§ Source:
13 Le paternalisme colonial est donc le premier élément à retenir de la lettre envoyée au gouvernement général par la préfecture d'Oran peu de temps après les courses oranaises. Le rapport administratif du déroulement de l'événement sportif s'accompagne d'un récit tout autrement affectif au sujet d'un jeune jockey arabe gravement blessé lors de la course finale décisive d'un tournoi réservé aux indigènes. Nous apprenons que ce brillant cavalier n'est âgé que de treize ou quatorze ans et aurait sûrement gagné le grand prix si son cheval n'avait malheureusement chuté alors qu'il menait facilement la course. Soigné sur place par les médecins militaires, ce jeune prodige est tellement apprécié à la préfecture d'Oran que l'on demande au gouverneur général un soutien financier exceptionnel :

14 « J'appelle, Monsieur le Gouverneur Général, toute votre bienveillance sur cet enfant. Il a gagné d'une manière si brillante le prix de subdivision […] que tous les spectateurs y compris le jury s'intéressaient vivement à ses succès. Il serait, je crois, d'un bon effet d'encourager ce jeune coureur qui s'appelle Mohamed-Ould Mebkhout, en lui donnant un cadeau pour l'indemniser de la chute malheureuse qui l'a privé d'un prix dont il pouvait déjà se regarder comme possesseur.

§ Données sources:

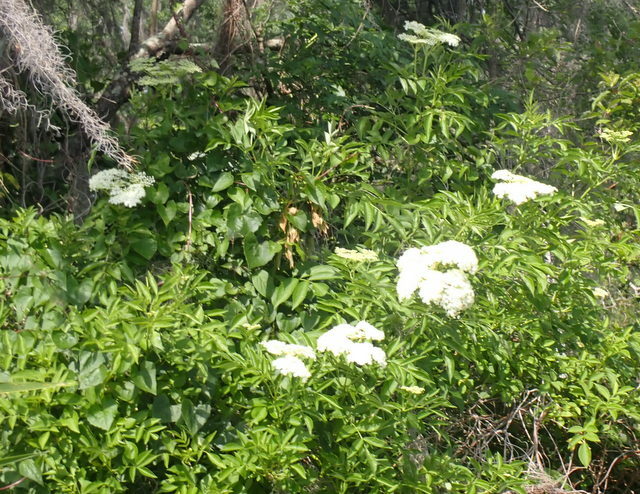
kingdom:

§ Consigne:
Répondez à ces questions à partir de la source sur le jeune jockey d'Oran :
1. Quel âge a le jeune cavalier ?
2. Par qui a-t-il été soigné sur place ?
3. Quel prix a-t-il gagné de manière si brillante ?
Les données forment un ensemble à part, sans rapport avec la source.

§ Corrigé:
1. Il n'est âgé que de treize ou quatorze ans.
2. Il a été soigné sur place par les médecins militaires.
3. Il a gagné le prix de subdivision.